Directions for this task »
Would you copy every line of the listing below that includes the word "histopathology"?

Material supplied »
>>>

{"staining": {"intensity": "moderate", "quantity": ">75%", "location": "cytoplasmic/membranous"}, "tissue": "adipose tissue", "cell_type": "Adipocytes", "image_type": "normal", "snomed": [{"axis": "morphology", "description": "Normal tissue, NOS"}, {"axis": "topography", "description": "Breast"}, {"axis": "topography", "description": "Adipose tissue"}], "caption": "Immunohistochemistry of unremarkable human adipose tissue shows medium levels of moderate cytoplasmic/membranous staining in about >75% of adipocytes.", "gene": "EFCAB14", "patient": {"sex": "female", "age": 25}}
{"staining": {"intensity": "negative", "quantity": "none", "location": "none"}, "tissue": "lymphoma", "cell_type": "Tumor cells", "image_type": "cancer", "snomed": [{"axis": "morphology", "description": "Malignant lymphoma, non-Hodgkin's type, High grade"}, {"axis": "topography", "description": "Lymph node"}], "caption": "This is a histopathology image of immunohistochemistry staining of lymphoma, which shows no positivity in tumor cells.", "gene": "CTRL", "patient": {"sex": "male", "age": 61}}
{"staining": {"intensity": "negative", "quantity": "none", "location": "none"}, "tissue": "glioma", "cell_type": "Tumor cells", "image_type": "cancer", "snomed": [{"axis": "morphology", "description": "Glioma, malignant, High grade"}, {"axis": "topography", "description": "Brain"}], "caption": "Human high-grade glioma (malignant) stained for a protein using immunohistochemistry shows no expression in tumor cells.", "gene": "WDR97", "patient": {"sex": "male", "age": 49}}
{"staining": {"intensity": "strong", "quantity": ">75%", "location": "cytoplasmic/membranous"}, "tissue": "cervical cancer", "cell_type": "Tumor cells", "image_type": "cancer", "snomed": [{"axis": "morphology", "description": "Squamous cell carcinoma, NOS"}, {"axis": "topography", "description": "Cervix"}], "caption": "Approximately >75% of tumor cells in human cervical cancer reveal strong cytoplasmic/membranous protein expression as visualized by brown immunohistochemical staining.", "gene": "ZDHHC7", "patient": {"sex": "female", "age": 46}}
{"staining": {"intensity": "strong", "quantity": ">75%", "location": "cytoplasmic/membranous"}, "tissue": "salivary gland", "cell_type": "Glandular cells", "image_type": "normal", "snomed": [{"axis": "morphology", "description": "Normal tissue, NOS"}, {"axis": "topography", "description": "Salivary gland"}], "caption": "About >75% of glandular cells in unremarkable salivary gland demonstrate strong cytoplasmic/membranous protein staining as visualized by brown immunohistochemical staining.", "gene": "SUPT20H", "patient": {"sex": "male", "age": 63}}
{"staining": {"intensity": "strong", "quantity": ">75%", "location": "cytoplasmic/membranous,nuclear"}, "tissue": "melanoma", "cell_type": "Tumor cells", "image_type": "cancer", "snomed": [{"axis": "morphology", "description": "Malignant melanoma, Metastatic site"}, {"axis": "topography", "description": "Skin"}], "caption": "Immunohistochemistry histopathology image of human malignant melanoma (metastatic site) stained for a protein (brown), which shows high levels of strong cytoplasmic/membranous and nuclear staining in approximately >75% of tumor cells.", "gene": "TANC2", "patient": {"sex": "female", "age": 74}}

<<<

Response area »
{"staining": {"intensity": "negative", "quantity": "none", "location": "none"}, "tissue": "lymphoma", "cell_type": "Tumor cells", "image_type": "cancer", "snomed": [{"axis": "morphology", "description": "Malignant lymphoma, non-Hodgkin's type, High grade"}, {"axis": "topography", "description": "Lymph node"}], "caption": "This is a histopathology image of immunohistochemistry staining of lymphoma, which shows no positivity in tumor cells.", "gene": "CTRL", "patient": {"sex": "male", "age": 61}}
{"staining": {"intensity": "strong", "quantity": ">75%", "location": "cytoplasmic/membranous,nuclear"}, "tissue": "melanoma", "cell_type": "Tumor cells", "image_type": "cancer", "snomed": [{"axis": "morphology", "description": "Malignant melanoma, Metastatic site"}, {"axis": "topography", "description": "Skin"}], "caption": "Immunohistochemistry histopathology image of human malignant melanoma (metastatic site) stained for a protein (brown), which shows high levels of strong cytoplasmic/membranous and nuclear staining in approximately >75% of tumor cells.", "gene": "TANC2", "patient": {"sex": "female", "age": 74}}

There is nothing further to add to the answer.